For folks who’ve lived in the city for a while, these changes can be surprising. They know that once these physical upgrades happen, it might be too late for local leaders to protect them from skyrocketing rents and shifts in who can afford to live in the area.
Even though these changes are easy to see, figuring out gentrification and its effects has been tough for researchers, says a recent study from Stanford University’s School of Humanities and Sciences.
Richer data
Researchers usually rely on demographic info from the U.S. Census, which only happens once every ten years, or the American Community Survey (ACS), which takes place every five years and isn’t very detailed. Plus, the data from these sources is grouped by census tract, not specific buildings.
Now, the researchers talk about teaching a computer program to spot signs of gentrification—like new construction or renovations—in Google Street View pictures for entire cities.
In their recent work, the team found that the computer model predicted gentrification about 74% of the time in the same areas where earlier studies using census and ACS data had found it. The model also noticed early signs of gentrification in nearby census blocks that were previously thought to not be gentrifying.
“Detecting change at the image level really complements the demographic changes we’ve seen in other data that’s not as granular,” the researchers explain.
Changing face
Gentrification, the improvement of once-low-income urban areas, is not fully understood. Surprisingly, research shows that population displacement, a major gentrification concern, is not directly linked to gentrification. The puzzle is this: if gentrification leads to displacement, areas that don’t undergo gentrification should experience less displacement. However, most forced moves occur in non-gentrifying low-income neighborhoods that lack investment.
The challenge lies in deciphering whether the high mobility rates in low-income, mostly Black neighborhoods without gentrification result from nearby gentrification causing rent pressure. Prices rise across the city, impacting these neighborhoods, even if higher-income individuals don’t move in. To better understand these dynamics, more detailed data is required.

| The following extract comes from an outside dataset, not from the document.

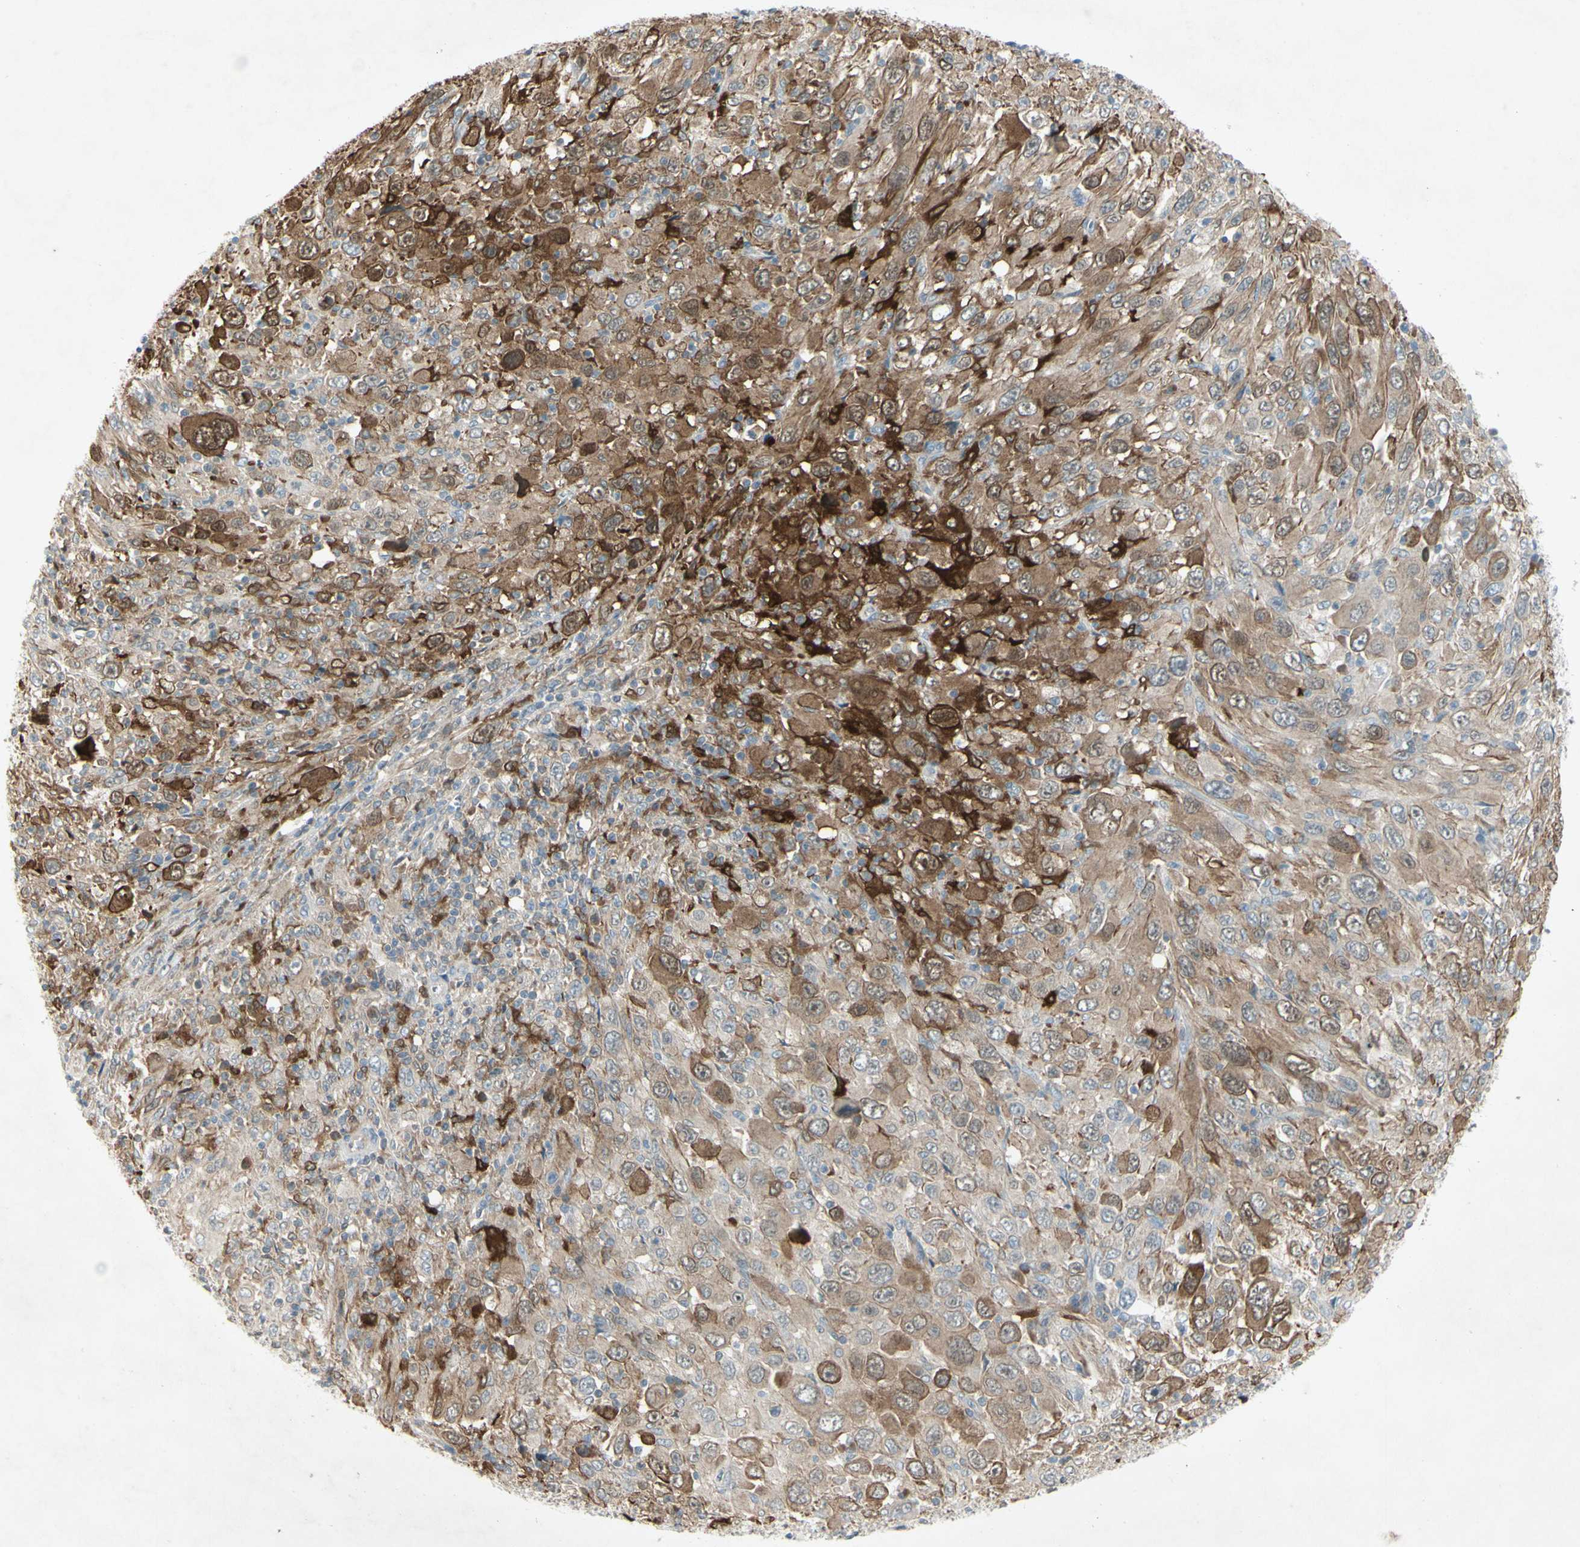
{"staining": {"intensity": "strong", "quantity": "25%-75%", "location": "cytoplasmic/membranous"}, "tissue": "melanoma", "cell_type": "Tumor cells", "image_type": "cancer", "snomed": [{"axis": "morphology", "description": "Malignant melanoma, Metastatic site"}, {"axis": "topography", "description": "Skin"}], "caption": "Protein staining by IHC shows strong cytoplasmic/membranous expression in approximately 25%-75% of tumor cells in malignant melanoma (metastatic site).", "gene": "C1orf159", "patient": {"sex": "female", "age": 56}}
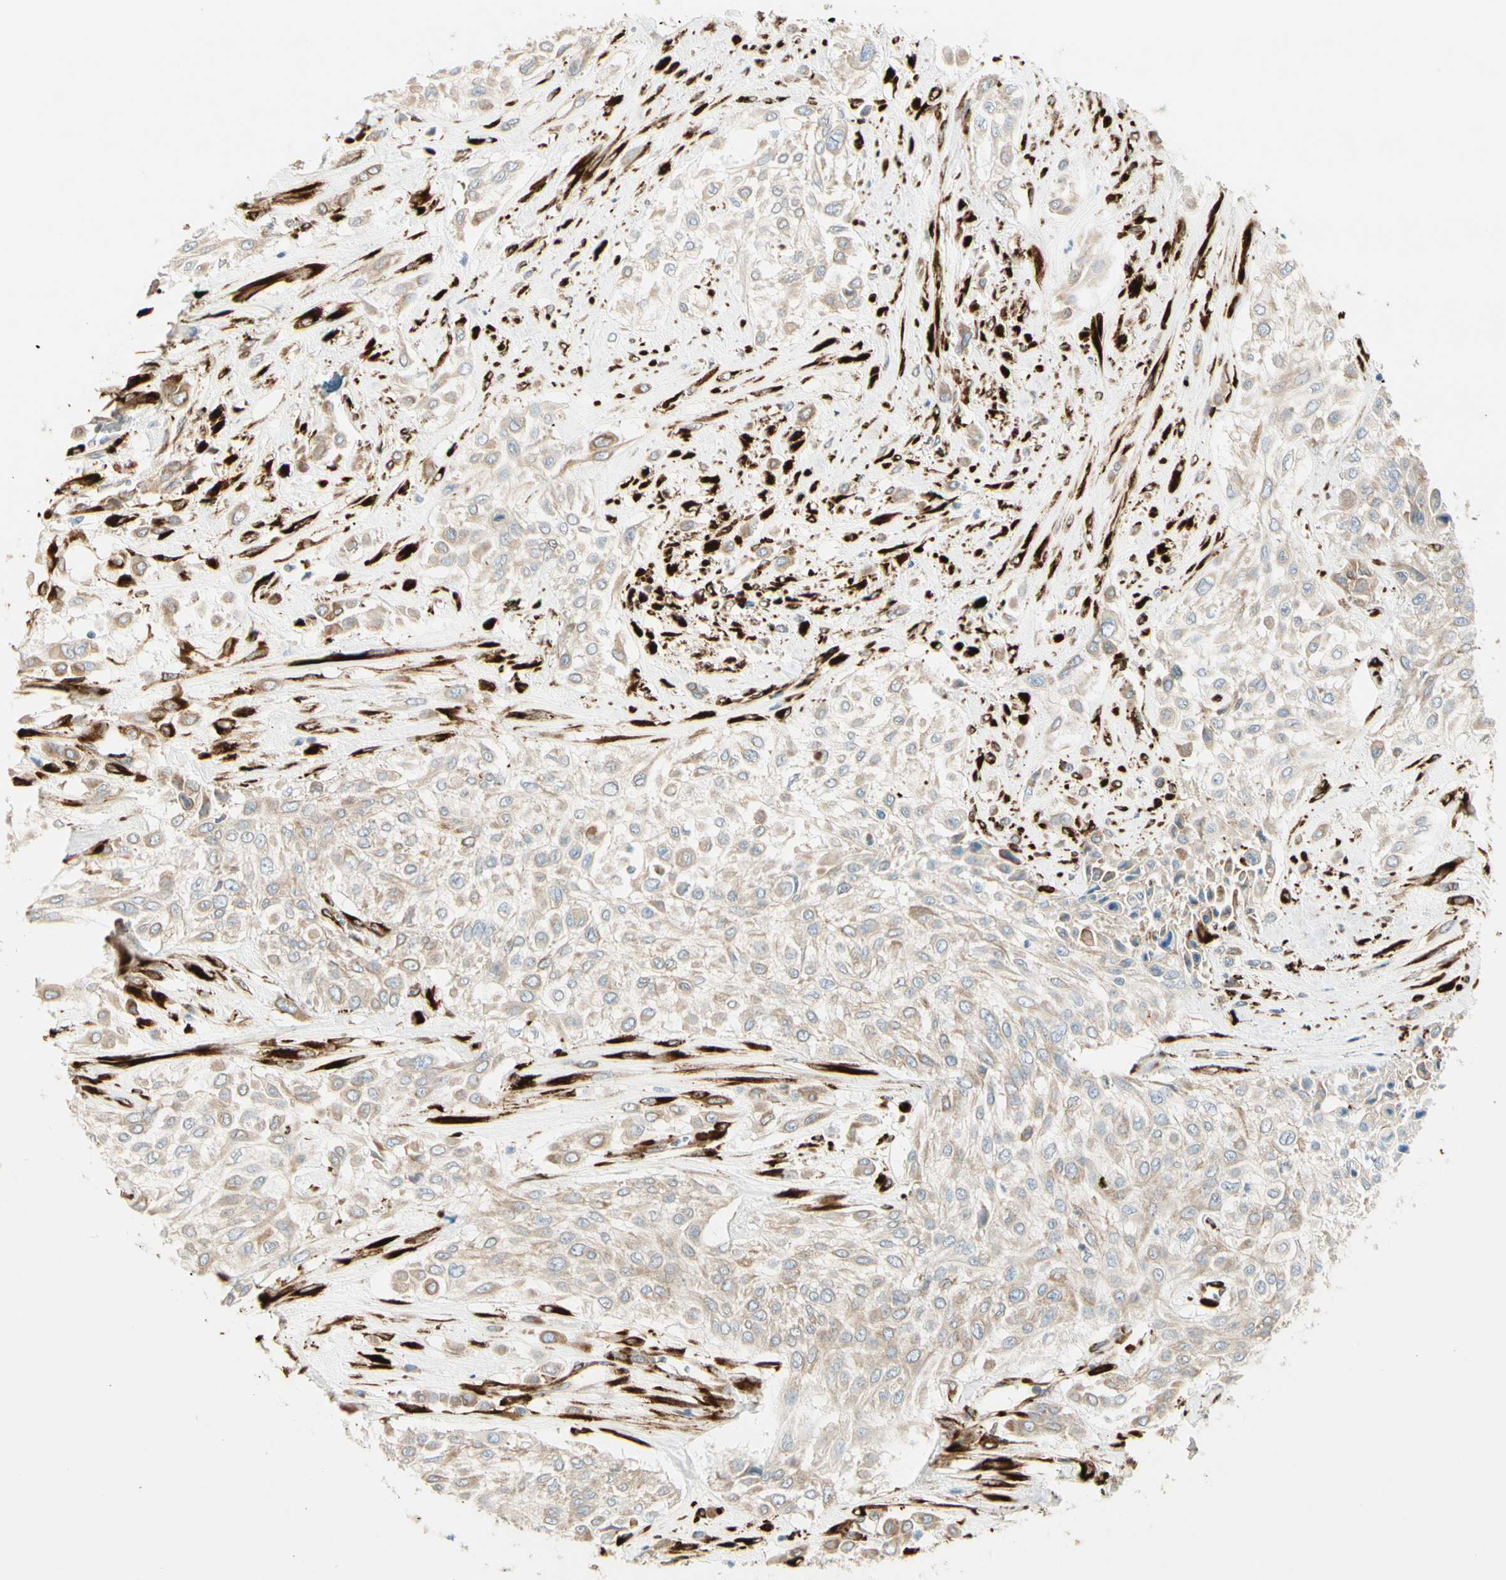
{"staining": {"intensity": "weak", "quantity": ">75%", "location": "cytoplasmic/membranous"}, "tissue": "urothelial cancer", "cell_type": "Tumor cells", "image_type": "cancer", "snomed": [{"axis": "morphology", "description": "Urothelial carcinoma, High grade"}, {"axis": "topography", "description": "Urinary bladder"}], "caption": "Human urothelial cancer stained for a protein (brown) exhibits weak cytoplasmic/membranous positive positivity in about >75% of tumor cells.", "gene": "FKBP7", "patient": {"sex": "male", "age": 57}}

To tackle this, researchers turned to Google Street View, a dataset of street-level images covering major and minor cities globally. Created in 2007 and regularly updated, this dataset is not aggregated and includes images of every road stretch, building, and vacant lot. Using construction permits and national business data, they identified planned construction and business upscaling (e.g., from laundry to coffee shop). Confirming gentrification examples by manually checking before/after images, they trained a model to recognize building upgrades.
Put to the test
The model employed a “self-attention mechanism” to ensure the gentrification signal stands out. Similar to humans focusing on meaningful images in a group, the attention layer first looks for buildings, then examines them closely for improvements over time. It assigns greater importance to images that capture its attention.

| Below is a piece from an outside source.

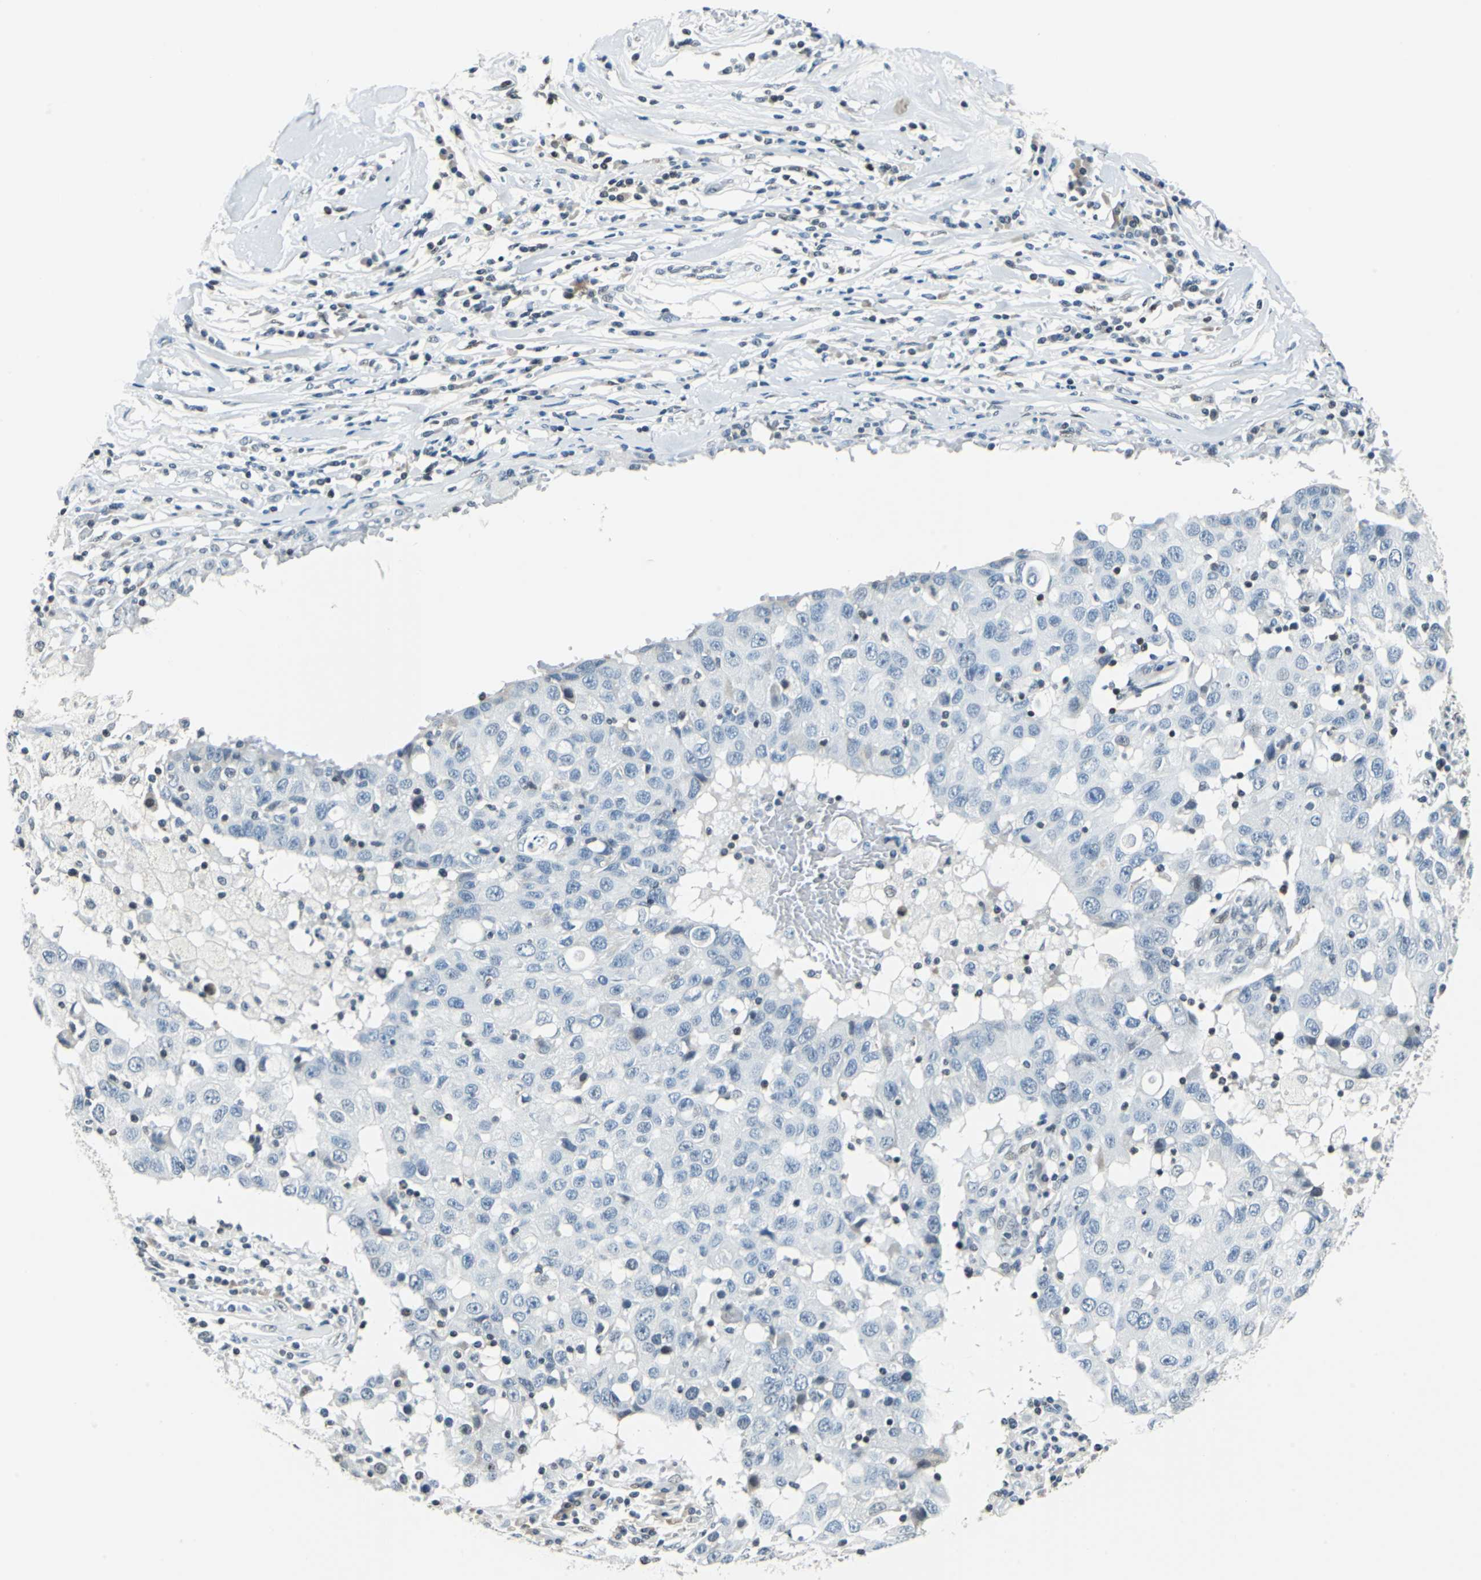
{"staining": {"intensity": "negative", "quantity": "none", "location": "none"}, "tissue": "breast cancer", "cell_type": "Tumor cells", "image_type": "cancer", "snomed": [{"axis": "morphology", "description": "Duct carcinoma"}, {"axis": "topography", "description": "Breast"}], "caption": "Breast infiltrating ductal carcinoma stained for a protein using immunohistochemistry (IHC) shows no staining tumor cells.", "gene": "HCFC2", "patient": {"sex": "female", "age": 27}}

Validating the model posed a challenge due to the absence of a definitive measure for gentrification. To address this, the team compared the model to previous attempts using demographic data from the U.S. Census and ACS to label census tracts as gentrifying or non-gentrifying.
In a pilot study covering three cities (Oakland, Denver, and Seattle) with images from 2007 to 2022, the model matched prior work’s gentrification labeling 74% of the time. Notably, the model also flagged potential false positives—census tracts labeled gentrifying that were previously labeled non-gentrifying. Upon closer inspection, these tracts showed signs of gentrification in paired images, suggesting the model captured early gentrification indicators missed by previous studies.